During a visit to Jamaica in September 2015, then British Prime Minister David Cameron, amidst clamours for Britain to apologise for its role in the transatlantic slave trade, indicated that there would be no reparation and urged Caribbean countries to “move on”.
Addressing the House of Representatives at a special sitting, Cameron said slavery was “abhorrent in all its forms”, but he hoped that “as friends who have gone through so much together since those darkest of times” the two countries could “move on from this painful legacy and continue to build for the future”.
That, however, did nothing to quiet reparation advocates and advocacy groups in Jamaica and across the region.
Four years later, on the eve of Jamaica’s 57th anniversary of Independence, Culture Minister Olivia “Babsy” Grange again insisted that Britain should apologise for the atrocities of the transatlantic trade in Africans and the resultant socio-economic maladies which continue to plague the region and its people.

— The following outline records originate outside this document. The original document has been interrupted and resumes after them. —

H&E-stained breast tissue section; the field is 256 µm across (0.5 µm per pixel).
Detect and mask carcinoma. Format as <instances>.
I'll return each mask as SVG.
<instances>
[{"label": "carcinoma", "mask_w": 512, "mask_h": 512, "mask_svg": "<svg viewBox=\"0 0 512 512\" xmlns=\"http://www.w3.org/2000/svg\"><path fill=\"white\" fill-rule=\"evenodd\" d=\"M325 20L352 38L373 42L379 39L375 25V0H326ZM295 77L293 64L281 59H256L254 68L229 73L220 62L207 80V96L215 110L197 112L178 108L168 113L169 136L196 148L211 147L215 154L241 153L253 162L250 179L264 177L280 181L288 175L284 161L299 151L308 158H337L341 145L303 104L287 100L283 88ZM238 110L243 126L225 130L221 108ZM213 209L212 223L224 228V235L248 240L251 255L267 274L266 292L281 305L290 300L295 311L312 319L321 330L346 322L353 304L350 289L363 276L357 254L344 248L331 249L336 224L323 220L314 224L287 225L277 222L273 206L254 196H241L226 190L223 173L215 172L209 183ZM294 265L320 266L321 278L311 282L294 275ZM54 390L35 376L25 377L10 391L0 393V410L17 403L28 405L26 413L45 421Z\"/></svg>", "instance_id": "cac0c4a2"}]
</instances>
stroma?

In a video statement at the signing of a memorandum of understanding between The University of the West Indies and Glasgow University for the setting up of the Glasgow-Caribbean Centre for Development Research, Grange argued that: “Britain has a responsibility to apologise to the people of the Caribbean. It must repair the damage done to a region whose ancestors it brutalised in the trade in African people.”

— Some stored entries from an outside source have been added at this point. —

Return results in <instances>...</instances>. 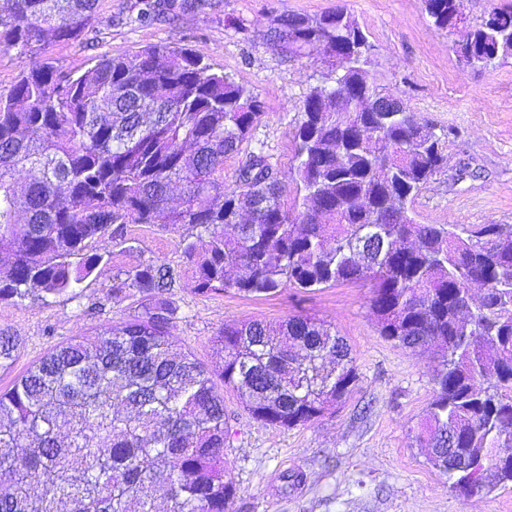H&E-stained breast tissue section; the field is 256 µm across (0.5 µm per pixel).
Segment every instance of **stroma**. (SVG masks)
Segmentation results:
<instances>
[{"label":"stroma","mask_w":512,"mask_h":512,"mask_svg":"<svg viewBox=\"0 0 512 512\" xmlns=\"http://www.w3.org/2000/svg\"><path fill=\"white\" fill-rule=\"evenodd\" d=\"M343 6L374 46L371 70L436 132H447L448 166L415 198L424 224L512 225V58L484 69L456 52L463 31L437 30L424 0H99L93 20L70 43L47 44L39 59L81 74L100 56L151 45L187 47L215 71L231 74L263 104L247 150L268 155L296 211L293 139L299 106L331 68L320 50L300 57L275 51L268 32L287 14L318 15ZM185 228L130 224L108 240L102 264L76 296L0 301V329L20 336L0 390L44 355L142 311L140 295L113 296L118 272L153 263L170 267L164 293L176 309L179 348L211 362V340L224 325H278L294 315L331 324L350 346L358 380L345 401L313 423L273 427L248 415L236 392L218 391L229 416L224 471L236 488L232 512H512V489L467 496L433 469L413 432L434 395L430 351L405 349L381 336L366 283L283 290L262 298L191 288L180 242Z\"/></svg>","instance_id":"obj_1"}]
</instances>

On Tuesday, in his contribution to the tributes, St Catherine Southern Member of Parliament Fitz Jackson said there were some very uncomfortable truths that must be faced.

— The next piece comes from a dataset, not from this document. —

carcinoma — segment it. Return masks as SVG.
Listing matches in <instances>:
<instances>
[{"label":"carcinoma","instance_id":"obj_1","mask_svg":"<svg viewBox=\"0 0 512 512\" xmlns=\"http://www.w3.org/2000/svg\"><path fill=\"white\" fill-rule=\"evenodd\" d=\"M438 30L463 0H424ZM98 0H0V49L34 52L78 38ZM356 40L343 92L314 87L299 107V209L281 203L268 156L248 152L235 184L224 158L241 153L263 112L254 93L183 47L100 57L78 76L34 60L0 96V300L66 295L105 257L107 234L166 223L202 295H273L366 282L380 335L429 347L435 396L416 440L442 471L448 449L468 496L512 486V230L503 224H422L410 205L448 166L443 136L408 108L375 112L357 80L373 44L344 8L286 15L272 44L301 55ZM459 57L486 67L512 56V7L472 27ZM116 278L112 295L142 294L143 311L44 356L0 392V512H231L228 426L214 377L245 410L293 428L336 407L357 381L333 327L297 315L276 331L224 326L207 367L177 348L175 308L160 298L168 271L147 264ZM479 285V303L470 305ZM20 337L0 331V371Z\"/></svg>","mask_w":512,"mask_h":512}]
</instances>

“We don’t like to talk about them but they are truths nonetheless; and if we close our eyes and ears to them, they don’t go away. Seventy years of The Queen’s reign, 60 of those were during our independence and 10 were during our colonial past. What has happened during that period by the State presided over by the governments of the time is a fact, not an opinion. We can’t pretend it never happened and sweep it under the carpet because it’s convenient so to do and it’s not so pleasant,” he said.
Jackson said the remnants of Britain’s past cannot be denied.
“The best way to deal with an unfortunate past is to face it, acknowledge it, and at the very least — if you sincerely believe it’s wrong — to make a humble apology for that wrong,” he stated.